[Collected data]
↓↓↓

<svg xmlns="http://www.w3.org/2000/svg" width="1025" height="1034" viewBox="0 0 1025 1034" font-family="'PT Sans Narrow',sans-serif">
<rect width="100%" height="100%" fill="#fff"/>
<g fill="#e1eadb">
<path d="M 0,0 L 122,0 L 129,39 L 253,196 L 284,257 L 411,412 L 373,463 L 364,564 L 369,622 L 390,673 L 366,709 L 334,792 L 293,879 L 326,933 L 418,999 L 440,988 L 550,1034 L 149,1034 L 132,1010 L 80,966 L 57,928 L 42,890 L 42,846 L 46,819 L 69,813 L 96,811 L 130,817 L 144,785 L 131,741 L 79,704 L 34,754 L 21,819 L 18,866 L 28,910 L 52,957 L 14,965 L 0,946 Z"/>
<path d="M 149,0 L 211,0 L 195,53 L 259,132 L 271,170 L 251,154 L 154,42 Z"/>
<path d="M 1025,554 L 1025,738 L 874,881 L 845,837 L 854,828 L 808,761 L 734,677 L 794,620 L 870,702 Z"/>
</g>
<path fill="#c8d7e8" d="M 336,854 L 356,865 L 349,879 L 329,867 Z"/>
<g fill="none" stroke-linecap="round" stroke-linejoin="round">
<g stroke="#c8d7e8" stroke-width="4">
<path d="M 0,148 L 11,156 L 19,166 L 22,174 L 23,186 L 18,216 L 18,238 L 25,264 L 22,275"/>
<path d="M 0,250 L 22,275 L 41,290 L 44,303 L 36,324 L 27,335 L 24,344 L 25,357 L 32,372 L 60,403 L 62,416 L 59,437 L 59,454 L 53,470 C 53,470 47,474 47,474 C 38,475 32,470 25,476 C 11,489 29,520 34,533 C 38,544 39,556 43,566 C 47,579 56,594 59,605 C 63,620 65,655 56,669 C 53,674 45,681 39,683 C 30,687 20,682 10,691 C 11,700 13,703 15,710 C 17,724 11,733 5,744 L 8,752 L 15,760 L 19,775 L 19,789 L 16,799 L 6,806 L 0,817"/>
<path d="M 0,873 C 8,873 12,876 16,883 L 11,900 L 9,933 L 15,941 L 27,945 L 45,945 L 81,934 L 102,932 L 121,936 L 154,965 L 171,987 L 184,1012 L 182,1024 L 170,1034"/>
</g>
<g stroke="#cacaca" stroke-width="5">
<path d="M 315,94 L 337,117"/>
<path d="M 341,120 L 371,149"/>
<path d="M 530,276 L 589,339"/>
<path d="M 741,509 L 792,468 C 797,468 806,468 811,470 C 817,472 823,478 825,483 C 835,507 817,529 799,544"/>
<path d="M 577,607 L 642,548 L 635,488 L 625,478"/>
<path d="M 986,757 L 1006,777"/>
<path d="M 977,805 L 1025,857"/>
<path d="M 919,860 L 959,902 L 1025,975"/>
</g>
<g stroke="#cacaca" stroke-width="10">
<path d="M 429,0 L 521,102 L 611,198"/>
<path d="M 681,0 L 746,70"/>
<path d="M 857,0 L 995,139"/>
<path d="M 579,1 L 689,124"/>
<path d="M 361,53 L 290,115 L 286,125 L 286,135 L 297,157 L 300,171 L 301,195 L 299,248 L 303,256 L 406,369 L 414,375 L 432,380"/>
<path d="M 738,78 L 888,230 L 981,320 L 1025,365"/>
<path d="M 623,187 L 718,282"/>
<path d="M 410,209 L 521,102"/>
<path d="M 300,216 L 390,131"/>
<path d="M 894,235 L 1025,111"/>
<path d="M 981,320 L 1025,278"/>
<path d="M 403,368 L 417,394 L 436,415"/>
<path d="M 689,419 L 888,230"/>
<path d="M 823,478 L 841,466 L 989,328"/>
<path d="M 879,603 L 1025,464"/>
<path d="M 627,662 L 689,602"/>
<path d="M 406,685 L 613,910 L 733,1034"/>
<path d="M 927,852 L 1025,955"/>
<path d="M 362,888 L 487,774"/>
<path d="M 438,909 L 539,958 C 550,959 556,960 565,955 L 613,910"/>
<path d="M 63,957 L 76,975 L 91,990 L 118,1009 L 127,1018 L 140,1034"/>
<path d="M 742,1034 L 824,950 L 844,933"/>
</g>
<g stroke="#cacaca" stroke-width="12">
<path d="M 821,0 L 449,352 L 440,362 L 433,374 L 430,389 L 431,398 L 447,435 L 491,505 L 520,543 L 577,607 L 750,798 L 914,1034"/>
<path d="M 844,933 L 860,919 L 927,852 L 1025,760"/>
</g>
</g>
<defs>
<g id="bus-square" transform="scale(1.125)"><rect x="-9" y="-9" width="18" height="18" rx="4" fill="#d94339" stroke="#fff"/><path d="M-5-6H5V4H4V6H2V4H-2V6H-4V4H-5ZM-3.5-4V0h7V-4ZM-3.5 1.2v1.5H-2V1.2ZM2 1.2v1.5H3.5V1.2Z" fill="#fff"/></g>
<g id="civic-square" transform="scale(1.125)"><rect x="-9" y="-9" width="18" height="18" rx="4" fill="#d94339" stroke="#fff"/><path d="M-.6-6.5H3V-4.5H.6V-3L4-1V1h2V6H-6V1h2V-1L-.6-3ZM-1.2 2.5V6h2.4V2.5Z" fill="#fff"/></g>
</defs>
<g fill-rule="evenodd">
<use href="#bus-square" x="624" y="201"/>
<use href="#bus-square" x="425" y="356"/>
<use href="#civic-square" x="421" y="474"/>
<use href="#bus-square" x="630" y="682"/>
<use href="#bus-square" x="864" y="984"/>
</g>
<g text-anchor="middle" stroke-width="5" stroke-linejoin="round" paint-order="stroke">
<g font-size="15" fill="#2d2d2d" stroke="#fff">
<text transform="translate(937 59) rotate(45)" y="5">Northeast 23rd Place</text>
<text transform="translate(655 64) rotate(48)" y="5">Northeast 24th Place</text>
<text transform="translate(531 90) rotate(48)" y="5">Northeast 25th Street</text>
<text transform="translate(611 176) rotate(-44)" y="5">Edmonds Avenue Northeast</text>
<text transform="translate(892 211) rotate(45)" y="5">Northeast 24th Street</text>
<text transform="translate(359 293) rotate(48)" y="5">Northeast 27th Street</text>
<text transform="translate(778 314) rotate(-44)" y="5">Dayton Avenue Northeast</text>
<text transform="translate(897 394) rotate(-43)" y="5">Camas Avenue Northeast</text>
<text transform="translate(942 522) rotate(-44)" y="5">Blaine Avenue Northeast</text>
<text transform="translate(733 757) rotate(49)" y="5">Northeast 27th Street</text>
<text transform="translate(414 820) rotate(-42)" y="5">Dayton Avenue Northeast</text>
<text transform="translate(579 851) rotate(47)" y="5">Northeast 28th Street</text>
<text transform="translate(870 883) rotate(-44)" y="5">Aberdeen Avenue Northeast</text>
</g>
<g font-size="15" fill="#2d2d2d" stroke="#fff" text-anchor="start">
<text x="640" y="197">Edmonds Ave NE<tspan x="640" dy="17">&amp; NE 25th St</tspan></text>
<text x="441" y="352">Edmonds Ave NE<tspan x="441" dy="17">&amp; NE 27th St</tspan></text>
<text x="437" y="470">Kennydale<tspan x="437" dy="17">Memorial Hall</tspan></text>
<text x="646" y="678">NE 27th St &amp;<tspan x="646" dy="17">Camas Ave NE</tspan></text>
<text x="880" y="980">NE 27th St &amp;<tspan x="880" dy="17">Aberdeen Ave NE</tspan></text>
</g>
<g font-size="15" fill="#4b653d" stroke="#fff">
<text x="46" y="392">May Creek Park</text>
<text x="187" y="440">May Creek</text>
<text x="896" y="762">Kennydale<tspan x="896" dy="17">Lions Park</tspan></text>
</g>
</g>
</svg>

↑↑↑

WHAT TO WORK ON
Reproduce the data in full, exactly as presented.

TASK ANSWER
<svg xmlns="http://www.w3.org/2000/svg" width="1025" height="1034" viewBox="0 0 1025 1034" font-family="'PT Sans Narrow',sans-serif">
<rect width="100%" height="100%" fill="#fff"/>
<g fill="#e1eadb">
<path d="M 0,0 L 122,0 L 129,39 L 253,196 L 284,257 L 411,412 L 373,463 L 364,564 L 369,622 L 390,673 L 366,709 L 334,792 L 293,879 L 326,933 L 418,999 L 440,988 L 550,1034 L 149,1034 L 132,1010 L 80,966 L 57,928 L 42,890 L 42,846 L 46,819 L 69,813 L 96,811 L 130,817 L 144,785 L 131,741 L 79,704 L 34,754 L 21,819 L 18,866 L 28,910 L 52,957 L 14,965 L 0,946 Z"/>
<path d="M 149,0 L 211,0 L 195,53 L 259,132 L 271,170 L 251,154 L 154,42 Z"/>
<path d="M 1025,554 L 1025,738 L 874,881 L 845,837 L 854,828 L 808,761 L 734,677 L 794,620 L 870,702 Z"/>
</g>
<path fill="#c8d7e8" d="M 336,854 L 356,865 L 349,879 L 329,867 Z"/>
<g fill="none" stroke-linecap="round" stroke-linejoin="round">
<g stroke="#c8d7e8" stroke-width="4">
<path d="M 0,148 L 11,156 L 19,166 L 22,174 L 23,186 L 18,216 L 18,238 L 25,264 L 22,275"/>
<path d="M 0,250 L 22,275 L 41,290 L 44,303 L 36,324 L 27,335 L 24,344 L 25,357 L 32,372 L 60,403 L 62,416 L 59,437 L 59,454 L 53,470 C 53,470 47,474 47,474 C 38,475 32,470 25,476 C 11,489 29,520 34,533 C 38,544 39,556 43,566 C 47,579 56,594 59,605 C 63,620 65,655 56,669 C 53,674 45,681 39,683 C 30,687 20,682 10,691 C 11,700 13,703 15,710 C 17,724 11,733 5,744 L 8,752 L 15,760 L 19,775 L 19,789 L 16,799 L 6,806 L 0,817"/>
<path d="M 0,873 C 8,873 12,876 16,883 L 11,900 L 9,933 L 15,941 L 27,945 L 45,945 L 81,934 L 102,932 L 121,936 L 154,965 L 171,987 L 184,1012 L 182,1024 L 170,1034"/>
</g>
<g stroke="#cacaca" stroke-width="5">
<path d="M 315,94 L 337,117"/>
<path d="M 341,120 L 371,149"/>
<path d="M 530,276 L 589,339"/>
<path d="M 741,509 L 792,468 C 797,468 806,468 811,470 C 817,472 823,478 825,483 C 835,507 817,529 799,544"/>
<path d="M 577,607 L 642,548 L 635,488 L 625,478"/>
<path d="M 986,757 L 1006,777"/>
<path d="M 977,805 L 1025,857"/>
<path d="M 919,860 L 959,902 L 1025,975"/>
</g>
<g stroke="#cacaca" stroke-width="10">
<path d="M 429,0 L 521,102 L 611,198"/>
<path d="M 681,0 L 746,70"/>
<path d="M 857,0 L 995,139"/>
<path d="M 579,1 L 689,124"/>
<path d="M 361,53 L 290,115 L 286,125 L 286,135 L 297,157 L 300,171 L 301,195 L 299,248 L 303,256 L 406,369 L 414,375 L 432,380"/>
<path d="M 738,78 L 888,230 L 981,320 L 1025,365"/>
<path d="M 623,187 L 718,282"/>
<path d="M 410,209 L 521,102"/>
<path d="M 300,216 L 390,131"/>
<path d="M 894,235 L 1025,111"/>
<path d="M 981,320 L 1025,278"/>
<path d="M 403,368 L 417,394 L 436,415"/>
<path d="M 689,419 L 888,230"/>
<path d="M 823,478 L 841,466 L 989,328"/>
<path d="M 879,603 L 1025,464"/>
<path d="M 627,662 L 689,602"/>
<path d="M 406,685 L 613,910 L 733,1034"/>
<path d="M 927,852 L 1025,955"/>
<path d="M 362,888 L 487,774"/>
<path d="M 438,909 L 539,958 C 550,959 556,960 565,955 L 613,910"/>
<path d="M 63,957 L 76,975 L 91,990 L 118,1009 L 127,1018 L 140,1034"/>
<path d="M 742,1034 L 824,950 L 844,933"/>
</g>
<g stroke="#cacaca" stroke-width="12">
<path d="M 821,0 L 449,352 L 440,362 L 433,374 L 430,389 L 431,398 L 447,435 L 491,505 L 520,543 L 577,607 L 750,798 L 914,1034"/>
<path d="M 844,933 L 860,919 L 927,852 L 1025,760"/>
</g>
</g>
<defs>
<g id="bus-square" transform="scale(1.125)"><rect x="-9" y="-9" width="18" height="18" rx="4" fill="#d94339" stroke="#fff"/><path d="M-5-6H5V4H4V6H2V4H-2V6H-4V4H-5ZM-3.5-4V0h7V-4ZM-3.5 1.2v1.5H-2V1.2ZM2 1.2v1.5H3.5V1.2Z" fill="#fff"/></g>
<g id="civic-square" transform="scale(1.125)"><rect x="-9" y="-9" width="18" height="18" rx="4" fill="#d94339" stroke="#fff"/><path d="M-.6-6.5H3V-4.5H.6V-3L4-1V1h2V6H-6V1h2V-1L-.6-3ZM-1.2 2.5V6h2.4V2.5Z" fill="#fff"/></g>
</defs>
<g fill-rule="evenodd">
<use href="#bus-square" x="624" y="201"/>
<use href="#bus-square" x="425" y="356"/>
<use href="#civic-square" x="421" y="474"/>
<use href="#bus-square" x="630" y="682"/>
<use href="#bus-square" x="864" y="984"/>
</g>
<g text-anchor="middle" stroke-width="5" stroke-linejoin="round" paint-order="stroke">
<g font-size="15" fill="#2d2d2d" stroke="#fff">
<text transform="translate(937 59) rotate(45)" y="5">Northeast 23rd Place</text>
<text transform="translate(655 64) rotate(48)" y="5">Northeast 24th Place</text>
<text transform="translate(531 90) rotate(48)" y="5">Northeast 25th Street</text>
<text transform="translate(611 176) rotate(-44)" y="5">Edmonds Avenue Northeast</text>
<text transform="translate(892 211) rotate(45)" y="5">Northeast 24th Street</text>
<text transform="translate(359 293) rotate(48)" y="5">Northeast 27th Street</text>
<text transform="translate(778 314) rotate(-44)" y="5">Dayton Avenue Northeast</text>
<text transform="translate(897 394) rotate(-43)" y="5">Camas Avenue Northeast</text>
<text transform="translate(942 522) rotate(-44)" y="5">Blaine Avenue Northeast</text>
<text transform="translate(733 757) rotate(49)" y="5">Northeast 27th Street</text>
<text transform="translate(414 820) rotate(-42)" y="5">Dayton Avenue Northeast</text>
<text transform="translate(579 851) rotate(47)" y="5">Northeast 28th Street</text>
<text transform="translate(870 883) rotate(-44)" y="5">Aberdeen Avenue Northeast</text>
</g>
<g font-size="15" fill="#2d2d2d" stroke="#fff" text-anchor="start">
<text x="640" y="197">Edmonds Ave NE<tspan x="640" dy="17">&amp; NE 25th St</tspan></text>
<text x="441" y="352">Edmonds Ave NE<tspan x="441" dy="17">&amp; NE 27th St</tspan></text>
<text x="437" y="470">Kennydale<tspan x="437" dy="17">Memorial Hall</tspan></text>
<text x="646" y="678">NE 27th St &amp;<tspan x="646" dy="17">Camas Ave NE</tspan></text>
<text x="880" y="980">NE 27th St &amp;<tspan x="880" dy="17">Aberdeen Ave NE</tspan></text>
</g>
<g font-size="15" fill="#4b653d" stroke="#fff">
<text x="46" y="392">May Creek Park</text>
<text x="187" y="440">May Creek</text>
<text x="896" y="762">Kennydale<tspan x="896" dy="17">Lions Park</tspan></text>
</g>
</g>
</svg>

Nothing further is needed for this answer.